**Work order A:** Return the records verbatim, starting at their first line and ending with the line that contains "to slowest monthly rate".

**Source document:**
>>>>
All the while, the Super Bowl XLIV champion has consistently had his offense producing at a supreme level. In 11 seasons with Brees, the Saints have ranked in the top-ten in points scored nine times. They have also led the NFL in total offense in six of those seasons, only falling out of the top-five once (declining to a lowly sixth in 2010).
Brees is fresh off his fifth 5,000-yard season. To put that in perspective, there have only been four other instances of a QB passing for 5,000 yards since the inception of the NFL. What Brees has accomplished as a Saint is nothing short of incredible. And it sure doesn’t look like he’s slowing down yet.
There have been rumors swirling of the organization growing tired of head coach Sean Payton, and it may want to hit the restart button. If that’s the case, a Brees-Saints divorce becomes more likely. Even if Payton does stay, there’s no guarantee Brees does, too.
The acquisition of free agent RB Adrian Peterson, the first-round selections of OT Ryan Ramczyk and CB Marshon Lattimore, and the trade of WR Brandin Cooks for CB Malcolm Butler all suggest the Saints want to develop a steady ground game and better defense, alleviating the pressure on their QB. If the Saints can find their way back into the playoffs for the first time since 2013, expect them to work out a deal to give it one more go with Brees at the helm. If not, the 2018 offseason could get very interesting.
Should Brees hit the open market, the first suitor that comes to mind is the Houston Texans. There would be no harm in Deshaun Watson learning from one of the greatest of all-time at the position, and the Texans could finally make use of their myriad of talented pass-catchers, potentially pairing their dominant defense with an equally impressive offense. The Arizona Cardinals could be a nice fit, too, should Carson Palmer struggle again or choose to hang them up following 2017.
Brees’ projected 2017 stats
- O/u total passing yards: 4,850.5
- O/u total passing touchdowns: 33.5
- O/u total interceptions thrown: 13.5
- O/u completion percentage: 69.0
Odds Brees signs with ____ in 2018
- New Orleans Saints: 13/7
- Houston Texans: 9/2
- Arizona Cardinals: 7/1
- None (Retires): 24/1
- FIELD: 7/3
Regarding Jimmy Garoppolo’s future, I don’t believe the question is whether New England believes he can be the heir to Tom Brady, rather how much longer can Brady actually play.
With Garoppolo’s rookie contract expiring at the conclusion of the 2017 season, it’s reasonable to assume Brady’s backup will want two things: (1) to play, and (2) to get paid. But with the greatest QB of all-time playing like he’s still in his prime, neither of those may be obtainable in New England.
<<<<
**Work order B:**
Answer these questions from the article on Drew Brees and the Saints:
(i) In 11 seasons with Brees, how many times have the Saints ranked in the top ten in points scored?
(ii) What odds are listed for Brees signing with the Houston Texans in 2018?
(iii) When does Jimmy Garoppolo's rookie contract expire?

**Supplied records:**
>>>>
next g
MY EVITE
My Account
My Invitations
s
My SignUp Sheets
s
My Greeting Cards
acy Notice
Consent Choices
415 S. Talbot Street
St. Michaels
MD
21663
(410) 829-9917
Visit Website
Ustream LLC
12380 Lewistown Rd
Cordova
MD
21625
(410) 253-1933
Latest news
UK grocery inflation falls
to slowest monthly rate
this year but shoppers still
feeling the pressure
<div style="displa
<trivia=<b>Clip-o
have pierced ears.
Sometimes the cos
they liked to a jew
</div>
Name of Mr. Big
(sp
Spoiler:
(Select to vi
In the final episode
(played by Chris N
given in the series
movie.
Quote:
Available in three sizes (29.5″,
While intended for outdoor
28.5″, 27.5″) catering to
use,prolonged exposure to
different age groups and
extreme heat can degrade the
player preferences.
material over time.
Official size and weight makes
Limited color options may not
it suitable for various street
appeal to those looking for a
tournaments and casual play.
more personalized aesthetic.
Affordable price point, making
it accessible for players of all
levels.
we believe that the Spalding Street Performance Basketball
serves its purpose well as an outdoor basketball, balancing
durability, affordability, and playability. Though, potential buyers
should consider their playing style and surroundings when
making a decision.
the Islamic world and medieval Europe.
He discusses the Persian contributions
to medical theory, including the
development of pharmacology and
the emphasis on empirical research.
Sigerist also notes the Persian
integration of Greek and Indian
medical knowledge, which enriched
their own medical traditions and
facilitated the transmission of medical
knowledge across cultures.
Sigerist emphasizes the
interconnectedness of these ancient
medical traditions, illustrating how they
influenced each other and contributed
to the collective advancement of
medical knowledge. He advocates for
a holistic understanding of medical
<<<<
**Final answer A:**
next g
MY EVITE
My Account
My Invitations
s
My SignUp Sheets
s
My Greeting Cards
acy Notice
Consent Choices
415 S. Talbot Street
St. Michaels
MD
21663
(410) 829-9917
Visit Website
Ustream LLC
12380 Lewistown Rd
Cordova
MD
21625
(410) 253-1933
Latest news
UK grocery inflation falls
to slowest monthly rate

**Final answer B:**
(i) Nine times.
(ii) 9/2.
(iii) At the conclusion of the 2017 season.